Anytime we are told to wait for something we truly anticipate, you want to throw out the window any ounce of patience you have left. Especially in today’s 21st Century, as quick turn-around times for just about anything is an expectation that most of us now have. Remember books, like real books and not e-books?
Remember something called an encyclopedia? Recall homework, pre-Internet, where our elementary or middle school teachers assigned reports we had to write? We were instructed to use the encyclopedia provided to us by the school library. It was a time consuming process. We had to ensure that we had an updated library card, check the book or books out on the given subject and then research further to start putting together our notes for the topical report or essay. Now, we can search the web for nearly everything in an instant. Researching topics have never been easier, as we are in the information and technology age where our gadgets are faster and smaller. It’s also become more challenging to weed through fact or fiction.
Today, you ask anyone you know to “just be patient” and you’ll likely get some sort of road-rage type of response or at the very least some bottled up level of frustration, like a capped shaken soda bottle ready to explode. We’ve all been there at one time in our lives; some of us are just better at being patient than others. Overall, most of us can come to a mutual agreement that tolerance is not the easiest thing succeed at especially if we’re being tested. And every day we can find examples of our patience being tested. We sit in traffic.
We wait in line just to get a ticket at the DMV, trapped on a plastic uncomfortable chair with a hoard of what seems like everyone in the city the day you decide to go (hint: make an online appointment). We wait to have kids or get married, and some religious folks hold out on sex until married. We wait to find the perfect mate. We wait to learn what colleges we’ve been accepted to. We wait and we wait and we wait some more.
Everything is a waiting game and a process. Sometimes what may take longer to achieve reaps the best reward. Some people want to take short cuts in life and those individuals may get to the finish line a lot faster than others. Maybe they have better connections or resources to pull from. It can be that they come from money and rather than working to save money to buy a house, Mom and Dad buy it for them from a trust fund that’s been started for them when they were born. Some are fortunate enough to inherit a family business, be influenced by the right people and mentors, and have already seen the world twice. Others, myself included, have never been handed a short cut and have had to work very hard at everything we ever achieve. Short cuts and the easy way to victory might seem very tempting, but in the long run I have found that those who work for what they have respect it much more. If you’ve had everything practically handed to you, how responsible and appreciative are you, truly, because you never had to work that hard to get it.
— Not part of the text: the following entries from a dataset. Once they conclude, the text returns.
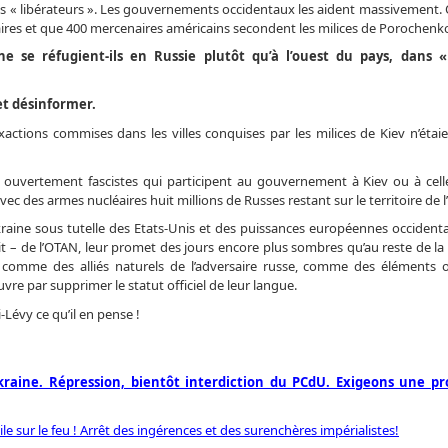
s « libérateurs ». Les gouvernements occidentaux les aident massivement.
taires et que 400 mercenaires américains secondent les milices de Porochenk
ne se réfugient-ils en Russie plutôt qu’à l’ouest du pays, dans «
et désinformer.
exactions commises dans les villes conquises par les milices de Kiev n’étai
tis ouvertement fascistes qui participent au gouvernement à Kiev ou à ce
ec des armes nucléaires huit millions de Russes restant sur le territoire de l
kraine sous tutelle des Etats-Unis et des puissances européennes occidental
 fait – de l’OTAN, leur promet des jours encore plus sombres qu’au reste de l
és comme des alliés naturels de l’adversaire russe, comme des éléments
 par supprimer le statut officiel de leur langue.
Lévy ce qu’il en pense !
raine. Répression, bientôt interdiction du PCdU. Exigeons une pr
ile sur le feu ! Arrêt des ingérences et des surenchères impérialistes!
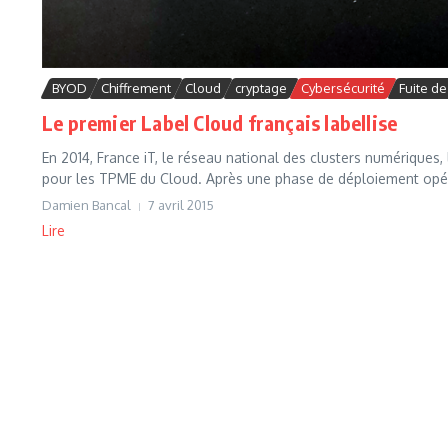
BYOD
Chiffrement
Cloud
cryptage
Cybersécurité
Fuite d
Le premier Label Cloud français labellise
En 2014, France iT, le réseau national des clusters numériques,
pour les TPME du Cloud. Après une phase de déploiement opér
Damien Bancal
7 avril 2015
Lire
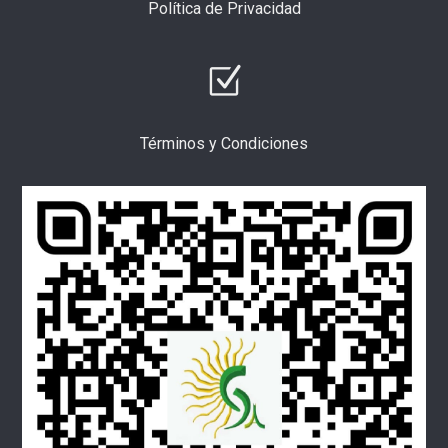
Política de Privacidad
Términos y Condiciones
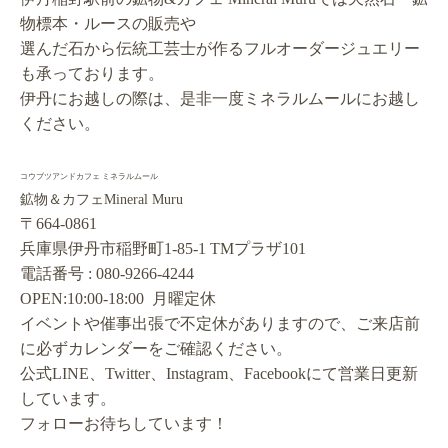
物標本・ルースの販売や
選んだ石から伝統工芸士が作るフルオーダージュエリー
も承っております。
伊丹にお越しの際は、是非一度ミネラルムールにお越し
ください。
コウブツアンドカフェ ミネラルムール
鉱物＆カフェMineral Muru
〒664-0861
兵庫県伊丹市稲野町1-85-1 TMプラザ101
電話番号 : 080-9266-4244
OPEN:10:00-18:00 月曜定休
イベントや催事出張で不定休がありますので、ご来店前
に必ずカレンダーをご確認ください。
公式LINE、Twitter、Instagram、Facebookにて営業日更新
しています。
フォローお待ちしています！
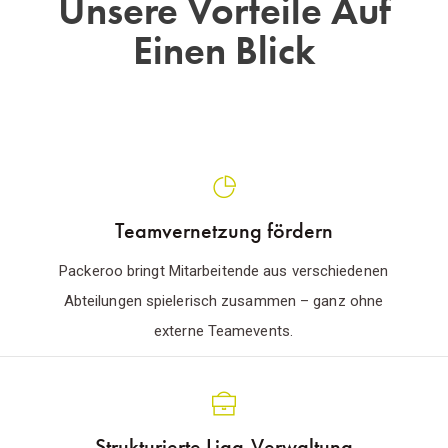
Unsere Vorteile Auf
Einen Blick
Teamvernetzung fördern
Packeroo bringt Mitarbeitende aus verschiedenen
Abteilungen spielerisch zusammen – ganz ohne
externe Teamevents.
Strukturierte Liga-Verwaltung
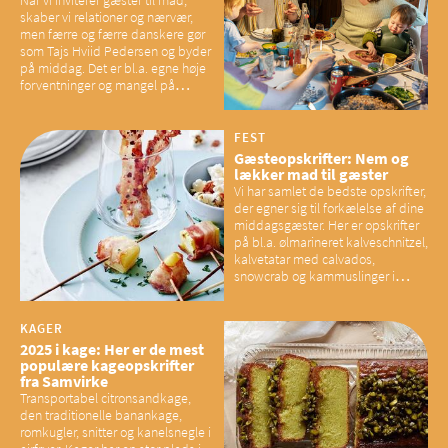
skaber vi relationer og nærvær,
men færre og færre danskere gør
som Tajs Hviid Pedersen og byder
på middag. Det er bl.a. egne høje
forventninger og mangel på
overskud, der spænder ben,
mener eksperter – og det kan
have konsekvenser for vores
FEST
sociale fællesskaber
Gæsteopskrifter: Nem og
lækker mad til gæster
Vi har samlet de bedste opskrifter,
der egner sig til forkælelse af dine
middagsgæster. Her er opskrifter
på bl.a. ølmarineret kalveschnitzel,
kalvetatar med calvados,
snowcrab og kammuslinger i
brunet citronsmør og snacks til
baconelskere
KAGER
2025 i kage: Her er de mest
populære kageopskrifter
fra Samvirke
Transportabel citronsandkage,
den traditionelle banankage,
romkugler, snitter og kanelsnegle i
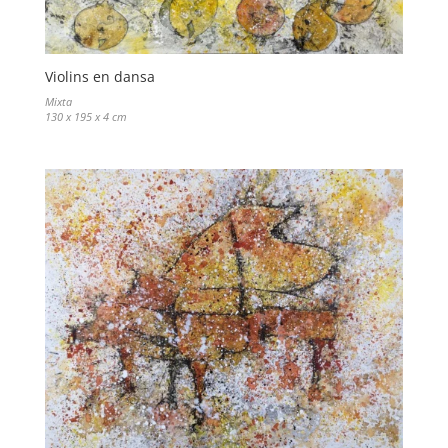
Violins en dansa
Mixta
130 x 195 x 4 cm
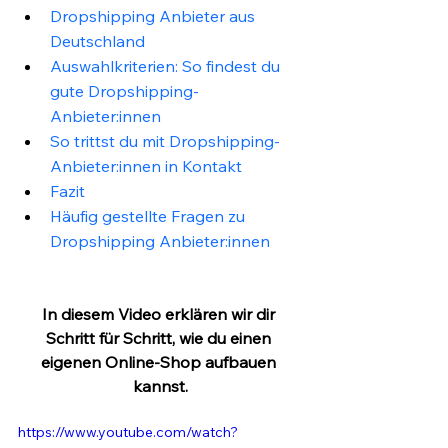
Dropshipping Anbieter aus 
Deutschland
Auswahlkriterien: So findest du 
gute Dropshipping-
Anbieter:innen
So trittst du mit Dropshipping-
Anbieter:innen in Kontakt
Fazit
Häufig gestellte Fragen zu 
Dropshipping Anbieter:innen
In diesem Video erklären wir dir 
Schritt für Schritt, wie du einen 
eigenen Online-Shop aufbauen 
kannst.
https://www.youtube.com/watch?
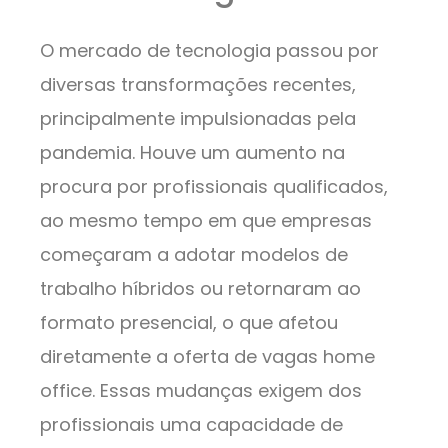
O mercado de tecnologia passou por
diversas transformações recentes,
principalmente impulsionadas pela
pandemia. Houve um aumento na
procura por profissionais qualificados,
ao mesmo tempo em que empresas
começaram a adotar modelos de
trabalho híbridos ou retornaram ao
formato presencial, o que afetou
diretamente a oferta de vagas home
office. Essas mudanças exigem dos
profissionais uma capacidade de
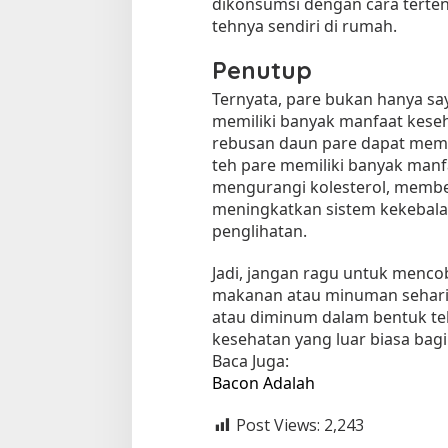
dikonsumsi dengan cara terte
tehnya sendiri di rumah.
Penutup
Ternyata, pare bukan hanya say
memiliki banyak manfaat keseha
rebusan daun pare dapat mem
teh pare memiliki banyak manfa
mengurangi kolesterol, membe
meningkatkan sistem kekebala
penglihatan.
Jadi, jangan ragu untuk men
makanan atau minuman sehari-h
atau diminum dalam bentuk te
kesehatan yang luar biasa bagi
Baca Juga:
Bacon Adalah
Post Views:
2,243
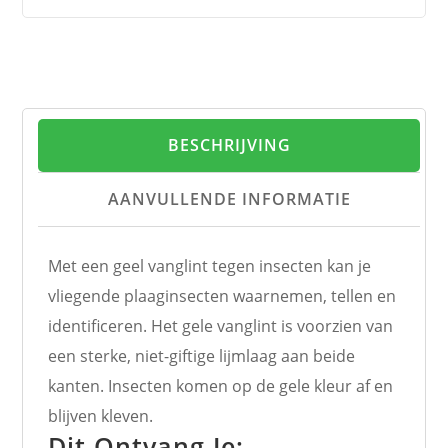
BESCHRIJVING
AANVULLENDE INFORMATIE
Met een geel vanglint tegen insecten kan je
vliegende plaaginsecten waarnemen, tellen en
identificeren. Het gele vanglint is voorzien van
een sterke, niet-giftige lijmlaag aan beide
kanten. Insecten komen op de gele kleur af en
blijven kleven.
Dit Ontvang Je:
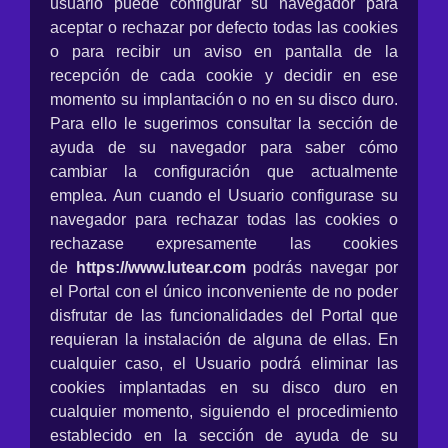
usuario puede configurar su navegador para
aceptar o rechazar por defecto todas las cookies
o para recibir un aviso en pantalla de la
recepción de cada cookie y decidir en ese
momento su implantación o no en su disco duro.
Para ello le sugerimos consultar la sección de
ayuda de su navegador para saber cómo
cambiar la configuración que actualmente
emplea. Aun cuando el Usuario configurase su
navegador para rechazar todas las cookies o
rechazase expresamente las cookies
de
https://www.lutear.com
podrás navegar por
el Portal con el único inconveniente de no poder
disfrutar de las funcionalidades del Portal que
requieran la instalación de alguna de ellas. En
cualquier caso, el Usuario podrá eliminar las
cookies implantadas en su disco duro en
cualquier momento, siguiendo el procedimiento
establecido en la sección de ayuda de su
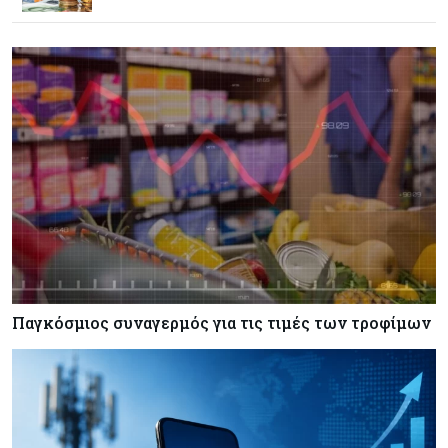
Goldman Sachs: Το Brent θα κυμανθεί στα $80-
90/βαρέλι μέχρι να υπάρξουν εξελίξεις στη
Μέση Ανατολή
Κόσμος
07-08-2026
Σαουδική Αραβία, Πακιστάν και Τουρκία
υπογράφουν συμφωνία για αμοιβαία άμυνα
Εμπορεύματα
07-08-2026
Πετρέλαιο: Πιάνει και πάλι τα 83 δολάρια το
Brent μετά το σχέδιο του Ιράν για τα Στενά του
Ορμούζ
Παγκόσμιος συναγερμός για τις τιμές των τροφίμων
Κόσμος
07-08-2026
Ευρωπαϊκή αυτοκινητοβιομηχανία: Αναζητά
σωσίβιο στην Κίνα
Κύπρος
07-08-2026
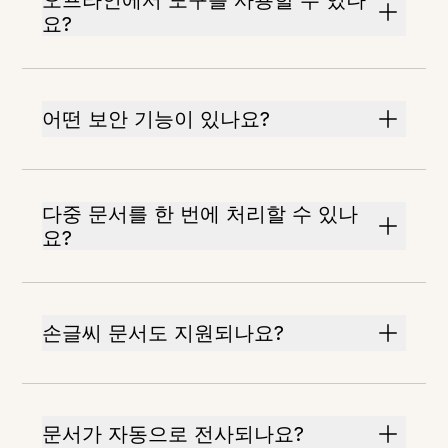
오프라인에서 도구를 사용할 수 있나
요?
어떤 보안 기능이 있나요?
다중 문서를 한 번에 처리할 수 있나
요?
손글씨 문서도 지원되나요?
문서가 자동으로 전사되나요?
I find it more satisfying to climb the mountain and ascend to the peak with real sweat and labor. I am sure we’ll get to an advance point in the future where we hop into a machine and it’ll painlessly make us thinner, remove our wrinkles and renew any organ in our body that needs repair. Though, in reality, some of us get caught up in the “If I meet the right partner” or “If I can only earn more money” and “If I can get a better job.” This is a counter-productive way to see your situation and it’s already setting you up to fail because when you introduce “if” you are basically inviting doubt into the equation. Instead of going down the “if” road, try thinking along the lines of “when.” Take anything you would like to have happen and basically rephrase it. Take the above examples: “When I meet the right partner,” “When I earn more money” and “When I get a better job.” It’s a matter of perspective, and saying “when” instead of “if” sounds much more optimistic. You want to remain that way, and maybe it doesn’t come easy. It truly is a daily practice. But, at the very least, rephrasing how you talk to yourself is a step in the right direction.
Any budding new idea, risky goal and challenging quest comes layered with a host of trials, hoops to jump through and varying levels of difficulty. Seriously, it’s hard enough to muster the courage to even begin, let alone see our dreams to fruition without wanting to give up. So, the very last thing you need is doubt creeping in, shaking your faith and slowing momentum. Don’t set yourself up to fail before even trying with self defeating words, replace those negative words with ones that will uplift and that will help to reprogram the way you think. You can do this. Remember, it’s not a matter of “if” rather, it’s a matter of “when.”